Una testimonianza del settore viene da Illy, azienda leader nella produzione e commercializzazione di caffè, che ha registrato un incremento più che significativo di nuovi clienti, che hanno cercato online il prodotto che prima trovavano il prodotto al bar o sugli scaffali dei supermercati. L’azienda di Trieste ha anche notato contemporaneamente un aumento della retention dei nuovi clienti acquisiti, un dato in linea con la loro strategia digitale sulla loyalty della customer base.
Se per quanto riguarda il segmento del Business to Consumer gli esempi sono più immediatamente identificabili, anche per il Business to Business la strada segnata è quella di una progressiva dematerializzazione dei del customer journey.
Sul ruolo dell’e-commerce, l’opinione di Matteo Ceccarini, Global Digital Transformation Director & EMEA Information Technology del Gruppo Fontana, azienda leader globale nel settore dei fasteners, spiega l’importanza del canale digitale anche in questo settore e quanto sia stata determinante durante il lockdown: “Il caso ha voluto che in Europa fossimo partiti con la nostra nuova Business Unit Fast Trade e avessimo reso disponibile la nostra piattaforma di eCommerce B2B proprio alla fine del 2019 quindi poco prima del lockdown. Ciò ha rappresentato un vero e proprio salvagente non solo per noi ma anche per i nostri clienti Commercio ed Industria di FastTrade – Business Unit di Fontana Gruppo – che nel mondo non si sono mai fermati. Certo, approvvigionarsi in questa modalità non è semplice e immediato per tutti. Da parte di alcune aziende ciò ha rappresentato un ostacolo ma la situazione che stiamo vivendo, velocizza anche il superamento di alcune barriere culturali e facilita la digitalizzazione dei processi.”

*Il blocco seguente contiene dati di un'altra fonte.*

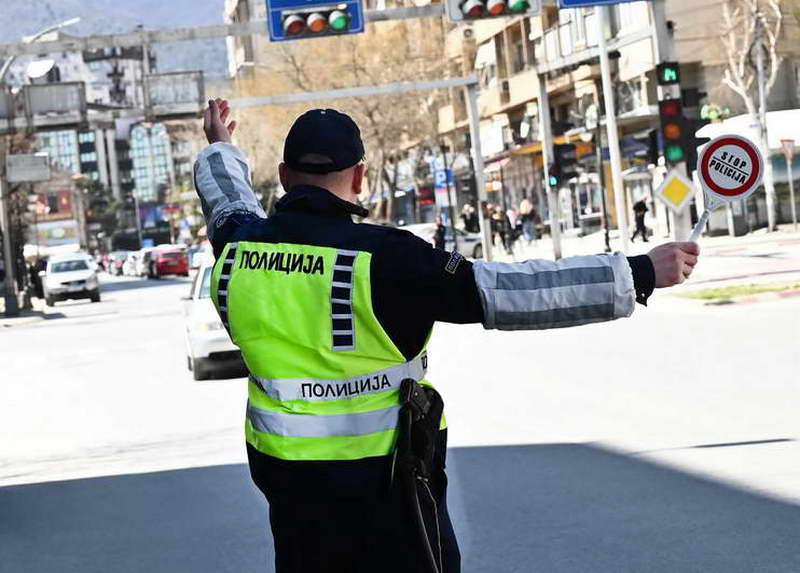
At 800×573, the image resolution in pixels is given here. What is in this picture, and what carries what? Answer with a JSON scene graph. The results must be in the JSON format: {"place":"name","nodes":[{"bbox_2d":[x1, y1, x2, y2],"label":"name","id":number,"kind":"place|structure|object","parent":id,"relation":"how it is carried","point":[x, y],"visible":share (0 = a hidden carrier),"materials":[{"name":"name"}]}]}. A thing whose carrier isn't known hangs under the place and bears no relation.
{"place":"outdoors","nodes":[
{"label":"outdoors","id":0,"kind":"place"},
{"bbox_2d":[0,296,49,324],"label":"pavement","id":1,"kind":"structure","parent":0,"point":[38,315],"materials":[{"name":"grey stone"}]},
{"bbox_2d":[0,143,18,315],"label":"pole","id":2,"kind":"object","parent":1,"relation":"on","point":[7,265],"visible":0.8,"materials":[{"name":"grey metal"}]},
{"bbox_2d":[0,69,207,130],"label":"overhead gantry","id":3,"kind":"object","parent":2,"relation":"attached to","point":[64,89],"visible":0.9,"materials":[{"name":"grey metal"}]},
{"bbox_2d":[143,69,205,118],"label":"sign","id":4,"kind":"object","parent":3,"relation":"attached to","point":[200,93],"visible":0.8,"materials":[{"name":"grey"}]},
{"bbox_2d":[27,256,45,299],"label":"person","id":5,"kind":"object","parent":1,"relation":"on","point":[33,278],"visible":0.7},
{"bbox_2d":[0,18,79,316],"label":"street lamp","id":6,"kind":"object","parent":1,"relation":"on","point":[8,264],"visible":0.86,"materials":[{"name":"grey metal"}]},
{"bbox_2d":[6,153,49,181],"label":"sign","id":7,"kind":"object","parent":6,"relation":"attached to","point":[18,156],"visible":0.97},
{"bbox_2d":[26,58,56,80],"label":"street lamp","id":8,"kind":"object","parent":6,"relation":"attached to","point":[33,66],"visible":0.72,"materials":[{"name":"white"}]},
{"bbox_2d":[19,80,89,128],"label":"sign","id":9,"kind":"object","parent":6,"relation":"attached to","point":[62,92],"visible":0.83,"materials":[{"name":"grey"}]},
{"bbox_2d":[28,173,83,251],"label":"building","id":10,"kind":"structure","parent":0,"point":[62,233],"materials":[{"name":"brick"}]},
{"bbox_2d":[15,41,202,247],"label":"building","id":11,"kind":"structure","parent":0,"point":[167,161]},
{"bbox_2d":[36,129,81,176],"label":"window","id":12,"kind":"structure","parent":11,"relation":"in","point":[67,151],"materials":[{"name":"glass"}]},
{"bbox_2d":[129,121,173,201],"label":"glass building","id":13,"kind":"structure","parent":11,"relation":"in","point":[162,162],"materials":[{"name":"glass"}]},
{"bbox_2d":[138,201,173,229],"label":"billboard","id":14,"kind":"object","parent":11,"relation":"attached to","point":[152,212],"visible":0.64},
{"bbox_2d":[0,0,231,80],"label":"mountain","id":15,"kind":"structure","parent":0,"point":[46,13],"materials":[{"name":"grey"}]},
{"bbox_2d":[264,0,365,41],"label":"traffic light","id":16,"kind":"object","parent":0,"point":[276,34],"visible":0.96,"materials":[{"name":"blue metal"}]},
{"bbox_2d":[229,17,448,223],"label":"bare tree","id":17,"kind":"object","parent":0,"point":[379,159],"visible":0.59,"materials":[{"name":"plant"}]},
{"bbox_2d":[0,261,799,572],"label":"road","id":18,"kind":"structure","parent":0,"point":[791,507],"materials":[{"name":"grey asphalt"}]},
{"bbox_2d":[42,252,100,305],"label":"white car","id":19,"kind":"object","parent":18,"relation":"on","point":[87,275],"visible":0.98,"materials":[{"name":"white metal"}]},
{"bbox_2d":[106,251,127,275],"label":"car","id":20,"kind":"object","parent":18,"relation":"on","point":[115,262],"visible":0.52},
{"bbox_2d":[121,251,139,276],"label":"car","id":21,"kind":"object","parent":18,"relation":"on","point":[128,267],"visible":0.41,"materials":[{"name":"white"}]},
{"bbox_2d":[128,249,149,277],"label":"car","id":22,"kind":"object","parent":18,"relation":"on","point":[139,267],"visible":0.42,"materials":[{"name":"white"}]},
{"bbox_2d":[146,246,188,278],"label":"red car","id":23,"kind":"object","parent":18,"relation":"on","point":[162,264],"visible":0.98,"materials":[{"name":"red metal"}]},
{"bbox_2d":[189,243,211,269],"label":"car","id":24,"kind":"object","parent":18,"relation":"on","point":[198,259],"visible":0.34,"materials":[{"name":"white"}]},
{"bbox_2d":[181,252,246,380],"label":"white car","id":25,"kind":"object","parent":18,"relation":"on","point":[203,316],"visible":0.27,"materials":[{"name":"white metal"}]},
{"bbox_2d":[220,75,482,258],"label":"sign gantry","id":26,"kind":"object","parent":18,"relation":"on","point":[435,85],"visible":0.87,"materials":[{"name":"metal"}]},
{"bbox_2d":[397,223,483,259],"label":"white car","id":27,"kind":"object","parent":18,"relation":"on","point":[466,244],"visible":0.31,"materials":[{"name":"white metal"}]},
{"bbox_2d":[192,100,700,572],"label":"police officer","id":28,"kind":"object","parent":18,"relation":"on","point":[322,190],"visible":0.98},
{"bbox_2d":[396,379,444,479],"label":"holster","id":29,"kind":"object","parent":28,"relation":"attached to","point":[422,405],"visible":0.95,"materials":[{"name":"black"}]},
{"bbox_2d":[690,134,763,242],"label":"round sign","id":30,"kind":"object","parent":28,"relation":"in","point":[720,191],"visible":0.9,"materials":[{"name":"white"}]},
{"bbox_2d":[432,218,446,249],"label":"person","id":31,"kind":"object","parent":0,"point":[440,228],"visible":0.66},
{"bbox_2d":[461,202,478,233],"label":"person","id":32,"kind":"object","parent":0,"point":[467,220],"visible":0.73},
{"bbox_2d":[464,77,492,261],"label":"pole","id":33,"kind":"object","parent":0,"point":[480,178],"visible":0.94,"materials":[{"name":"metal"}]},
{"bbox_2d":[445,0,540,21],"label":"traffic light","id":34,"kind":"object","parent":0,"point":[498,7],"visible":0.97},
{"bbox_2d":[433,0,799,238],"label":"apartment building","id":35,"kind":"structure","parent":0,"point":[639,44],"materials":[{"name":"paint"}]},
{"bbox_2d":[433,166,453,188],"label":"blue sign","id":36,"kind":"object","parent":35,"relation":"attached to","point":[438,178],"visible":0.68,"materials":[{"name":"blue metal"}]},
{"bbox_2d":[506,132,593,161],"label":"awning","id":37,"kind":"object","parent":35,"relation":"attached to","point":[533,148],"visible":0.28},
{"bbox_2d":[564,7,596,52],"label":"window","id":38,"kind":"structure","parent":35,"relation":"in","point":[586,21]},
{"bbox_2d":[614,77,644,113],"label":"window","id":39,"kind":"structure","parent":35,"relation":"in","point":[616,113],"materials":[{"name":"glass"}]},
{"bbox_2d":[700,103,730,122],"label":"potted plant","id":40,"kind":"object","parent":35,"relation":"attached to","point":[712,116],"visible":0.64,"materials":[{"name":"green plant"}]},
{"bbox_2d":[484,222,799,304],"label":"pavement","id":41,"kind":"structure","parent":0,"point":[791,235],"materials":[{"name":"grey"}]},
{"bbox_2d":[488,204,506,249],"label":"person","id":42,"kind":"object","parent":41,"relation":"on","point":[495,225],"visible":0.88},
{"bbox_2d":[505,206,520,249],"label":"person","id":43,"kind":"object","parent":41,"relation":"on","point":[515,236],"visible":0.93},
{"bbox_2d":[519,197,537,242],"label":"person","id":44,"kind":"object","parent":41,"relation":"on","point":[526,204],"visible":0.98},
{"bbox_2d":[537,67,562,259],"label":"pole","id":45,"kind":"object","parent":41,"relation":"on","point":[552,225],"visible":0.88,"materials":[{"name":"metal"}]},
{"bbox_2d":[547,162,560,189],"label":"traffic light","id":46,"kind":"object","parent":45,"relation":"attached to","point":[552,182],"visible":0.85,"materials":[{"name":"black"}]},
{"bbox_2d":[553,144,578,184],"label":"traffic light","id":47,"kind":"object","parent":45,"relation":"attached to","point":[562,161],"visible":0.98,"materials":[{"name":"black"}]},
{"bbox_2d":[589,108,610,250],"label":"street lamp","id":48,"kind":"object","parent":41,"relation":"on","point":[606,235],"visible":0.96,"materials":[{"name":"black metal"}]},
{"bbox_2d":[595,4,629,254],"label":"pole","id":49,"kind":"object","parent":41,"relation":"on","point":[611,146],"visible":0.96,"materials":[{"name":"white metal"}]},
{"bbox_2d":[631,197,649,242],"label":"person","id":50,"kind":"object","parent":41,"relation":"on","point":[640,204],"visible":0.98},
{"bbox_2d":[650,0,691,242],"label":"traffic light pole","id":51,"kind":"object","parent":41,"relation":"on","point":[676,222],"visible":0.56,"materials":[{"name":"grey metal"}]},
{"bbox_2d":[557,0,650,7],"label":"blue road sign","id":52,"kind":"object","parent":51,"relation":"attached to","point":[598,0],"visible":0.97,"materials":[{"name":"blue metal"}]},
{"bbox_2d":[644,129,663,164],"label":"traffic light","id":53,"kind":"object","parent":51,"relation":"attached to","point":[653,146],"visible":0.84,"materials":[{"name":"black"}]},
{"bbox_2d":[656,62,679,85],"label":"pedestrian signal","id":54,"kind":"object","parent":51,"relation":"attached to","point":[670,79],"visible":0.92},
{"bbox_2d":[656,61,687,165],"label":"traffic light","id":55,"kind":"object","parent":51,"relation":"attached to","point":[670,103],"visible":0.96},
{"bbox_2d":[654,166,697,213],"label":"sign","id":56,"kind":"object","parent":51,"relation":"attached to","point":[683,188],"visible":0.92,"materials":[{"name":"yellow metal"}]},
{"bbox_2d":[676,280,799,301],"label":"grass strip","id":57,"kind":"object","parent":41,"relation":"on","point":[715,292],"visible":0.71,"materials":[{"name":"green plant"}]},
{"bbox_2d":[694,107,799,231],"label":"kiosk","id":58,"kind":"object","parent":41,"relation":"on","point":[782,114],"visible":0.43,"materials":[{"name":"white"}]},
{"bbox_2d":[715,0,786,231],"label":"bare tree","id":59,"kind":"object","parent":41,"relation":"on","point":[773,76],"visible":0.89,"materials":[{"name":"plant"}]},
{"bbox_2d":[779,138,798,228],"label":"road sign","id":60,"kind":"object","parent":41,"relation":"on","point":[789,158],"visible":0.99,"materials":[{"name":"grey metal"}]}
]}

Per le aziende, soprattutto le piccole e le medie della manifattura, il fattore chiave è l’integrazione tra la fabbrica e il mercato, ossia far dialogare la dimensione digitale del marketing funnell da un lato e quella della industry 4.0 dall’altro. La piattaforma di e-commerce diventa quindi lo strumento di dialogo e la chiave per spalancare le porte che separano gli uffici commerciali, il magazzino e la produzione.
Questi processi, in un contesto italiano ancora frammentato, necessitano di due fattori abilitanti. Da un lato vi è quello della “mentorship”. Le aziende medio-grandi hanno anche il compito (oltre che l’interesse) di sostenere e permettere lo sviluppo della propria filiera, cercando di far superare la tradizionale fragilità digitale della loro supply chain, composta talvolta da fornitori di eccellenza e spesso critici in ottica di business, ma con difficoltà dimensionale ad abbracciare in modo compiuto la trasformazione digitale.
Dall’altro, inoltre, vi è un bisogno di competenze: colmare il gap di skills digitali, a tutti i livelli, ha bisogno di un forte intervento anche culturale che non può essere demandato da solo né alla tecnologia, né alle istituzioni ma richiede alle aziende più dinamiche di essere leader del cambiamento, anche nei confronti dei propri stakeholders.
Certamente, passato questo difficile periodo di crisi sanitaria, il piacere di frequentarsi nelle fiere, di fare visite e meeting di persona tornerà: i rapporti umani non saranno cancellati dall’intermediazione digitale: e tuttavia, se adeguatamente capitalizzati, resteranno processi più efficienti, taglio dei tempi e dei costi, migliore conoscenza dei clienti e dei loro bisogni, migliore soddisfazione di questi. Un balzo in avanti che ci permetterà di trarre almeno qualcosa di buono da questo difficile periodo.